Building a Local RAG Coding Assistant with mem0
A deep dive into the local coding assistant example -- RAG over codebases, episodic memory with mem0, and Redis solution caching.
The Problem with Cloud Coding Assistants
Cloud-based coding assistants send your code to external servers. For many organizations, this is a non-starter -- proprietary codebases, compliance requirements, and the simple desire to keep intellectual property local.
The local coding assistant (examples/local-coding-assistant/) provides a fully offline alternative: RAG over your codebase, persistent memory, and solution caching, all running on your hardware.
Codebase Indexing
The first step is building a searchable index of your codebase. The indexer (src/agentic_assistants/indexing/) processes source files through a pipeline:
- Parse -- Extract functions, classes, and modules with AST-level understanding
- Chunk -- Split code into semantically meaningful segments (not arbitrary line counts)
- Embed -- Generate vector embeddings using Ollama's
nomic-embed-textmodel - Store -- Index into ChromaDB with rich metadata (file path, language, symbol type)
indexer = CodebaseIndexer(
vector_store="chromadb",
embedding_model="nomic-embed-text",
chunk_strategy="semantic",
languages=["python", "typescript", "yaml"]
)
indexer.index_directory("./src", recursive=True)
The semantic chunking is key -- it respects function and class boundaries rather than splitting mid-logic, which significantly improves retrieval quality.
RAG Pipeline
When you ask a question, the retrieval pipeline:
- Embeds the query using the same model used for indexing
- Retrieves the top-k most relevant code chunks from ChromaDB
- Ranks results using a combination of vector similarity and keyword overlap
- Constructs a prompt with the retrieved context and your question
- Sends the augmented prompt to Ollama for completion
Episodic Memory with mem0
The coding assistant uses mem0 for episodic memory -- it remembers context from previous conversations. If you discussed a specific architectural decision last week, the assistant can recall it without you re-explaining.
memory:
provider: mem0
config:
vector_store: chromadb
collection: coding_assistant_memory
auto_summarize: true
retention_days: 90
Memory entries are automatically summarized and tagged, so retrieval stays fast even as the memory store grows.
Redis Solution Cache
When the assistant generates a solution to a coding problem, it caches the question-answer pair in Redis. If a similar question comes up later (from you or a teammate), it can return the cached solution instantly rather than regenerating it.

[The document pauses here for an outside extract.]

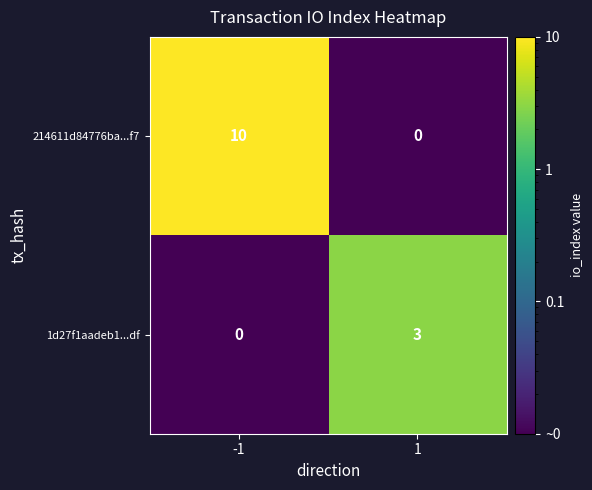

Reading left to right, what are all the values shown in this chart?

214611d84776ba...f7: -1=10	1=0
1d27f1aadeb1...df: -1=0	1=3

The cache uses semantic similarity for lookup, not exact string matching. So "how do I read a CSV in pandas" and "loading CSV files with pandas" would hit the same cache entry.
Agent Workflows
The assistant supports multi-step workflows through CrewAI:
- Code Review -- Analyze a diff, identify issues, suggest improvements
- Documentation -- Generate docstrings and README sections from code
- Refactoring -- Suggest and apply refactoring patterns
- Bug Investigation -- Trace through code paths to diagnose reported issues
Each workflow is a crew of specialized agents that collaborate on the task.
Performance
On my development machine (RTX 3080, 32GB RAM), the assistant achieves sub-second retrieval and 2-5 second response times for most queries using Mistral 7B through Ollama. The codebase index for a ~50K line project takes about 3 minutes to build and under a second to query.